2.
Эта самая флейта-пикколо, тонкоголосая и настырная, как предрассветный комар, просачивалась сквозь щель под дверью комнаты Стаса Прилукина. Она была единственным звуком, который, казалось, мог преодолеть барьер, воздвигнутый им между собой и остальным Зареченском, да и всем миром в придачу.
Комната Стаса, пропахшая графитной пылью, скипидаром и тем специфическим, чуть сладковатым запахом старой бумаги, была его раковиной, его берлогой, его личным, тщательно выстроенным лабиринтом. Здесь не было места для аккуратности или порядка в общепринятом смысле. Стопки альбомов для рисования – от дешевых школьных до толстых, с тисненой обложкой, купленных на сэкономленные карманные деньги – громоздились на полу, на подоконнике, на единственном шатком стуле, образуя неустойчивые башни, готовые в любой момент обрушиться.
Листы с набросками – лица, искаженные гримасами, корявые деревья, похожие на скрюченные пальцы, геометрические абстракции, от которых рябило в глазах, – были пришпилены кнопками к выцветшим обоям, перекрывая друг друга, создавая многослойный, тревожный коллаж его внутреннего мира. Карандаши, отточенные до огрызков, кисти, слипшиеся от засохшей краски, баночки с тушью, тюбики с акварелью – все это было разбросано с кажущейся небрежностью, но Стас безошибочно находил нужный инструмент, его пальцы, длинные и тонкие, как у пианиста, двигались с уверенностью сомнамбулы.
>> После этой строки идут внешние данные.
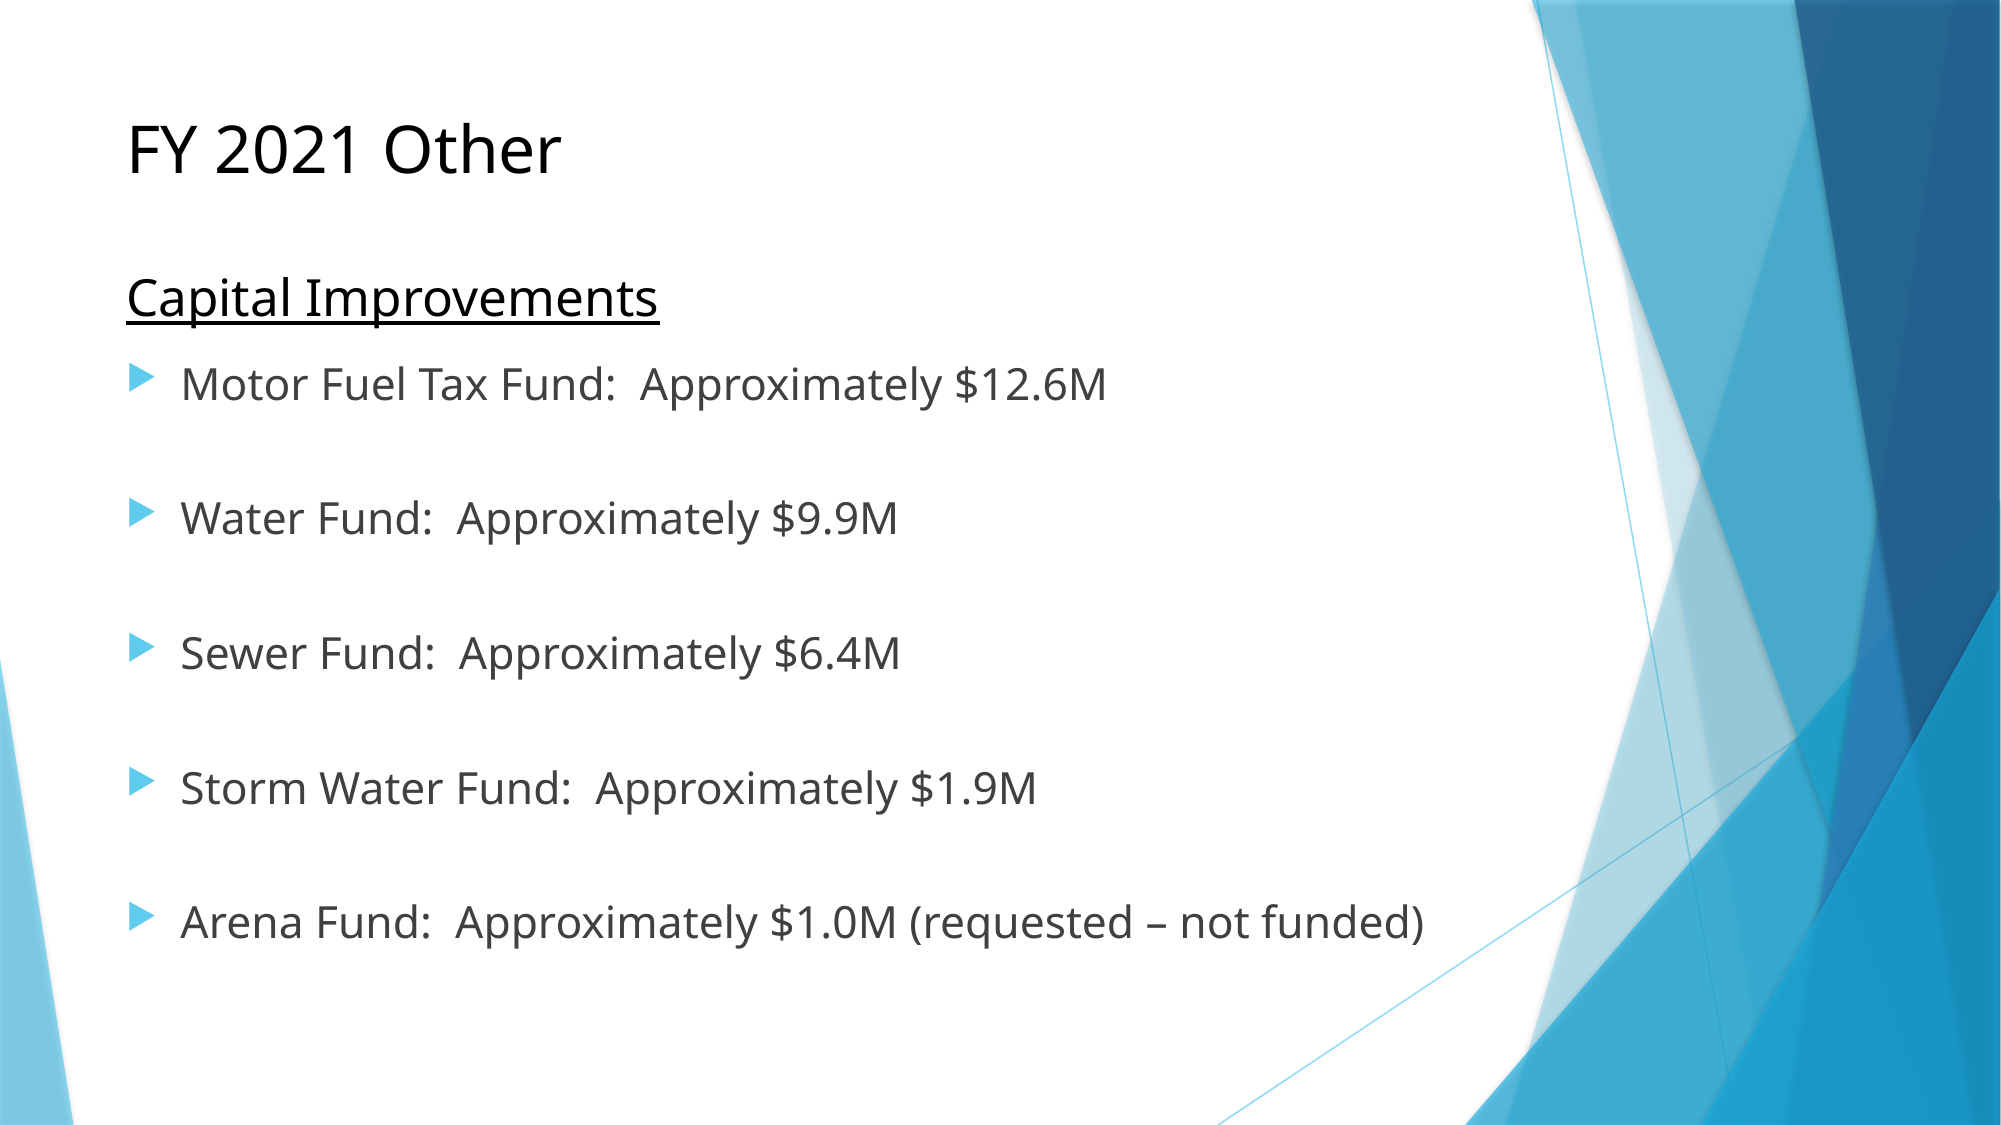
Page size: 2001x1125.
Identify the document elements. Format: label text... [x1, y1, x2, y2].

title FY 2021 Other Capital Improvements [111, 99, 1522, 338]
list Motor Fuel Tax Fund: Approximately $12.6M Water Fund: Approximately $9.9M Sewer Fund: Approximately $6.4M Storm Water Fund: Approximately $1.9M Arena Fund: Approximately $1.0M (requested – not funded) [111, 348, 1522, 1080]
Сам он, худой, почти прозрачный юноша с копной темных, вечно взлохмаченных волос, спадающих на высокий лоб, сидел сейчас, сгорбившись над столом, заваленным не меньше, чем все остальное. Его взгляд, обычно отсутствующий, блуждающий где-то за пределами видимого, был прикован к листу ватмана. Кончик языка сосредоточенно высунулся, а рука с зажатым в ней угольным карандашом стремительно порхала над бумагой, оставляя резкие, почти жестокие штрихи. Он не слышал ни музыки, ни отдаленного гудка с завода, ни даже собственного прерывистого дыхания. Мир за пределами этого листа, за пределами этих стен, обитых его собственными кошмарами и фантазиями, просто перестал для него существовать.
Он был там, внутри рисунка, в чернильной глубине создаваемого им образа, и это было единственное место, где Стас Прилукин чувствовал себя… если не живым, то хотя бы не совсем мертвым. Его отчужденность была не позой, не подростковым капризом. Она была плотной, почти осязаемой субстанцией, как пыль на старых книгах, как запах тлена в заброшенном доме. Она была его воздухом.